Schneider National has reported its quarterly results for the three months ending March 31, 2017. These were the first set of financial results since its IPO on the New York Stock Exchange in April and included an 8.4% year-over-year revenue increase to $1,006.4m and a 2.8% drop in adjusted EBITDA to $112.7m.
Schneider’s Truckload segment, its largest operating area, saw revenues grow 6.4% year-over year. It said this was due to the acquisition of Watkins & Shepard and Lodeso, although this was partially offset by a decrease in freight volume in the company’s dedicated and for-hire standard businesses. Its income from operations decreased 8.7% to $38.5m in this area.
The Intermodal segment of the business saw a 2.0% revenue decrease to $181.1m. Schneider stated that a soft pricing environment, and decrease in long haul activities led to this drop, although volumes in total were up 6.2%. Income from operations decreased by 6.4% to $6.6m, largely as a result of increased expenditure on equipment.
Its operations in its Logistics segment contributed $183.9m to total Q1 revenues, representing an increase in the segment of 10.3% year-over-year.

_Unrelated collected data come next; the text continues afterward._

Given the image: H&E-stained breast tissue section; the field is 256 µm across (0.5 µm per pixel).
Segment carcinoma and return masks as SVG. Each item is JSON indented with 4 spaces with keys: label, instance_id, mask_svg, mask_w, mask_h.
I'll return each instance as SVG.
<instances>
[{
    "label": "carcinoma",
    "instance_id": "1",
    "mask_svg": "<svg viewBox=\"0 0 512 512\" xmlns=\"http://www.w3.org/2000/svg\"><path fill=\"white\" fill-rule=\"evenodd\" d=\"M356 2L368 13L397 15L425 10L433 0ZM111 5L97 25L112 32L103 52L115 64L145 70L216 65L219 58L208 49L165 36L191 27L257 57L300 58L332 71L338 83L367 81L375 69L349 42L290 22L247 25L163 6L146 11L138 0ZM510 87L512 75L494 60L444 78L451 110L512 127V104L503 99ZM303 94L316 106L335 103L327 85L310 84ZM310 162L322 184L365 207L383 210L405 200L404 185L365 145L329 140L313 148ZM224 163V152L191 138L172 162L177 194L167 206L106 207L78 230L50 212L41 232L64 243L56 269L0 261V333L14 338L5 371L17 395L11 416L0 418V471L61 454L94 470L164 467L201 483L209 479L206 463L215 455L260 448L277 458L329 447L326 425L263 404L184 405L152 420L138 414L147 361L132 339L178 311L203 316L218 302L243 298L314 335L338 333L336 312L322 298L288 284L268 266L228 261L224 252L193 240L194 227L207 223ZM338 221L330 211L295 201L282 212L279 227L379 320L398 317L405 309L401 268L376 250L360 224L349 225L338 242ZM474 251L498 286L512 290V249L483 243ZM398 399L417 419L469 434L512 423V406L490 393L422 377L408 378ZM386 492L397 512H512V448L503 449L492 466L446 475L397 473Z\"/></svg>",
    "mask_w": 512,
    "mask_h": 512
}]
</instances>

Growth here was caused by positive results in its brokerage and import & export business. Income from operations were up 0.1% year-over-year to $5.2m.
Looking ahead, Chris Lofgren, Chief Executive Officer of Schneider, said “We anticipate the market pressures of first quarter 2017 to carry into the second quarter. However, we expect improving market conditions in the second half of 2017 driven both by an improving freight market as well as concerns surrounding the impending ELD (Electronic Logging Device) mandate.”